[[ Page extract open ]]

Someone asked the other day, 'What was your favorite fast food when you were growing up?'
'We didn't have fast food when I was growing up,' I informed him. 'All the food was slow.'
'C'mon, seriously. Where did you eat?'
'It was a place called 'at home’, I explained. 'Mom cooked every day and when Dad got home from work, we sat down together at the dining room table, and if I didn't like what she put on my plate I was allowed to sit there until I did like it.'
By this time, the kid was laughing so hard I was afraid he was going to suffer serious internal damage, so I didn't tell him the part about how I had to have permission to leave the table.
But here are some other things I would have told him about my childhood if I figured his system could have handled it:
Some parents never owned their own house, wore Levis, set foot on a golf course, traveled out of the country or had a credit card. In their later years they had something called a revolving charge card. The card was good only at Sears Roebuck. Or maybe it was Sears & Roebuck. Either way, there is no Roebuck anymore. Maybe he died.
My parents never drove me to soccer practice. This was mostly because we never had heard of soccer. I had a bicycle that weighed probably 50 pounds, and only had one speed (slow). We didn't have a television in our house until I was 5. It was, of course, black and white,
I was 13 before I tasted my first pizza: it was called 'pizza pie.' When I bit into it, I burned the roof of my mouth and the cheese slid off, swung down, plastered itself against my chin and burned that, too. It's still the best pizza I ever had.
We didn't have a car until I was 4. It was an old black Dodge.
I never had a telephone in my room. The only phone in the house was in the living room and it was on a party line. Before you could dial, you had to listen and make sure some people you didn't know weren't already using the line.
Pizzas were not delivered to our home. But milk was.
All newspapers were delivered by boys and all boys delivered newspapers. My brother delivered a newspaper, six days a week. It cost 7 cents a paper, of which he got to keep 2 cents. He had to get up at 6AM every morning. On Saturday, he had to collect the 42 cents from his customers. His favorite customers were the ones who gave him 50 cents and told him to keep the change. His least favorite customers were the ones who seemed to never be home on collection day.
Movie stars kissed with their mouths shut. At least, they did in the movies. Touching someone else's tongue with yours was called French kissing and they didn't do that in movies. I don't know what they did in French movies.
French movies were dirty and we weren't allowed to see them.
If you grew up in a generation before there was fast food, you may want to share some of these memories with your children or grandchildren. Just don't blame me if they bust a gut laughing.

[[ Page extract closed ]]
[[ Source material open ]]

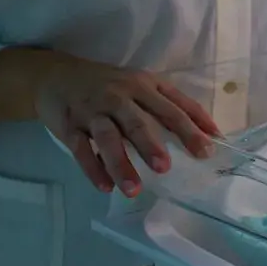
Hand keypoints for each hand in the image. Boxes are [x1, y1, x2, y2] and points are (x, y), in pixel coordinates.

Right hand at [28, 52, 221, 196]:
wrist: (55, 75)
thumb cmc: (110, 85)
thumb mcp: (142, 85)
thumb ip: (173, 106)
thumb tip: (211, 133)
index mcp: (143, 86)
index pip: (171, 108)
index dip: (190, 128)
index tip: (208, 151)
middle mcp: (118, 96)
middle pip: (137, 122)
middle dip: (151, 145)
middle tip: (165, 168)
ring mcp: (92, 111)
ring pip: (108, 138)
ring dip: (120, 163)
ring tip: (133, 189)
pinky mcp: (69, 125)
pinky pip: (80, 149)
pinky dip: (93, 168)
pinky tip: (105, 186)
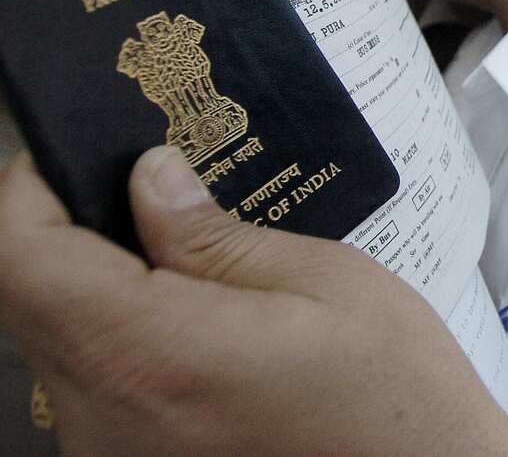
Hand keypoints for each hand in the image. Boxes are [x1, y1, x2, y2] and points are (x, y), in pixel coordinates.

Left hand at [0, 148, 507, 456]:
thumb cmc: (395, 398)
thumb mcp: (326, 282)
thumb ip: (217, 234)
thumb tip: (147, 177)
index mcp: (154, 355)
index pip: (19, 259)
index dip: (29, 190)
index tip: (77, 154)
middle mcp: (108, 416)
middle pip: (34, 296)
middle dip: (81, 230)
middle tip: (159, 191)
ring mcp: (112, 451)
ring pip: (62, 337)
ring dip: (109, 284)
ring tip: (200, 258)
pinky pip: (94, 382)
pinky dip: (128, 333)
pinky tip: (204, 321)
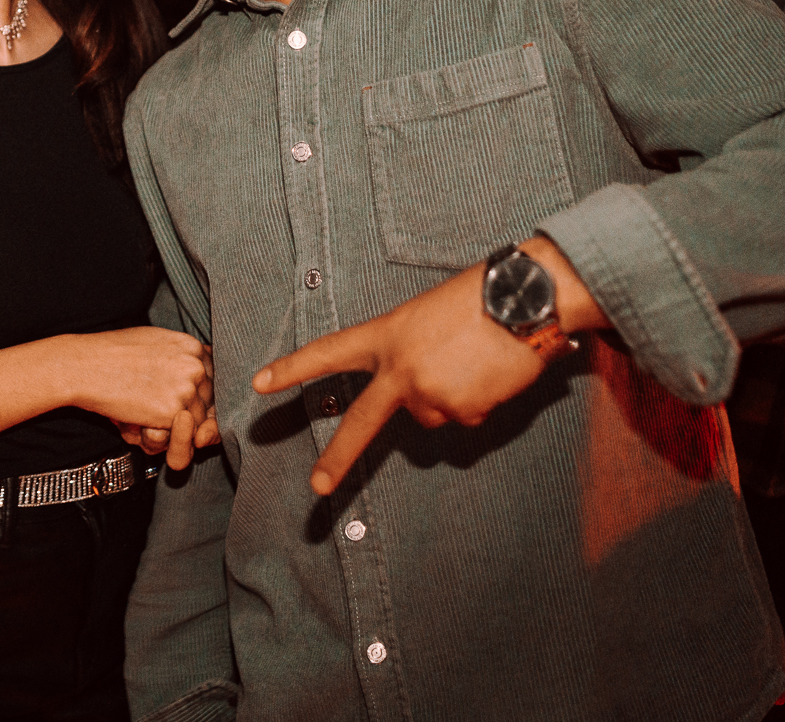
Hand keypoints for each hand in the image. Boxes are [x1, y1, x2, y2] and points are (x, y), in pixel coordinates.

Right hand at [67, 326, 216, 470]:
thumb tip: (194, 370)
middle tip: (153, 404)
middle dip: (186, 409)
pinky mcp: (173, 412)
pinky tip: (136, 417)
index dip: (195, 392)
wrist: (84, 366)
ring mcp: (186, 389)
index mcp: (192, 346)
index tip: (175, 396)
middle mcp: (195, 366)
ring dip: (173, 424)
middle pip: (207, 401)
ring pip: (196, 421)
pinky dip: (158, 432)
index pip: (212, 377)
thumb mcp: (153, 341)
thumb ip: (178, 355)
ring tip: (142, 410)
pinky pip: (179, 434)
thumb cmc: (110, 352)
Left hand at [253, 243, 600, 495]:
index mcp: (385, 336)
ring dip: (448, 398)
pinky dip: (477, 402)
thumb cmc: (478, 297)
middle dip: (338, 458)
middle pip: (361, 422)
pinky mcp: (462, 411)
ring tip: (471, 363)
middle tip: (316, 487)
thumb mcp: (425, 315)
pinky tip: (489, 375)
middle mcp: (399, 370)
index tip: (259, 383)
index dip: (293, 369)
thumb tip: (417, 392)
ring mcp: (429, 394)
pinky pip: (466, 418)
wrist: (525, 299)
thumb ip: (407, 352)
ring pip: (431, 416)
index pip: (328, 353)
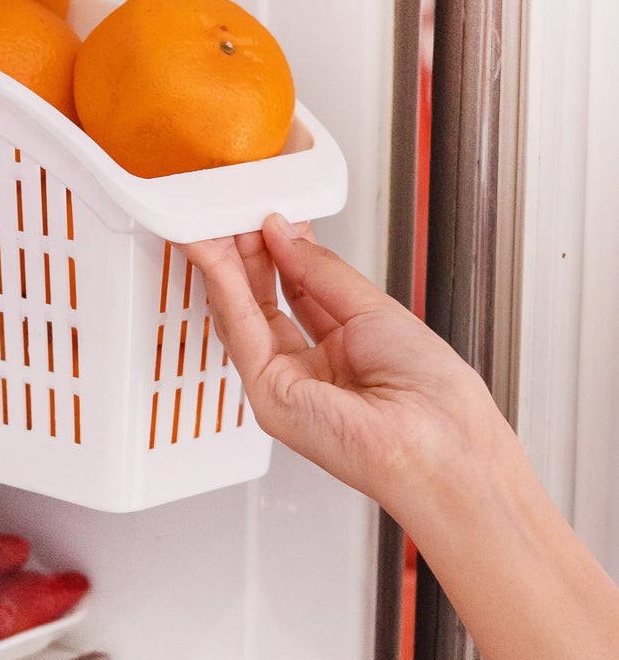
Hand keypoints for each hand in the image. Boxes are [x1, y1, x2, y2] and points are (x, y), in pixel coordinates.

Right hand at [184, 214, 521, 520]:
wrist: (444, 448)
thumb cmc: (435, 400)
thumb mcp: (374, 310)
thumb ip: (320, 271)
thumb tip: (282, 234)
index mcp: (342, 352)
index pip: (294, 291)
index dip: (277, 249)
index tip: (264, 216)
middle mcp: (308, 371)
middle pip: (261, 302)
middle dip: (244, 252)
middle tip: (232, 211)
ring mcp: (283, 386)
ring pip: (240, 314)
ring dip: (225, 264)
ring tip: (216, 222)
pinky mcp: (268, 396)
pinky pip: (240, 331)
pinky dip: (225, 287)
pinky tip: (217, 254)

[[ Source material closed ]]

— Task instructions —
In the piece about growing up before fast food, how much of each 7-cent newspaper did the brother get to keep?

— Solution for this task —
2 cents.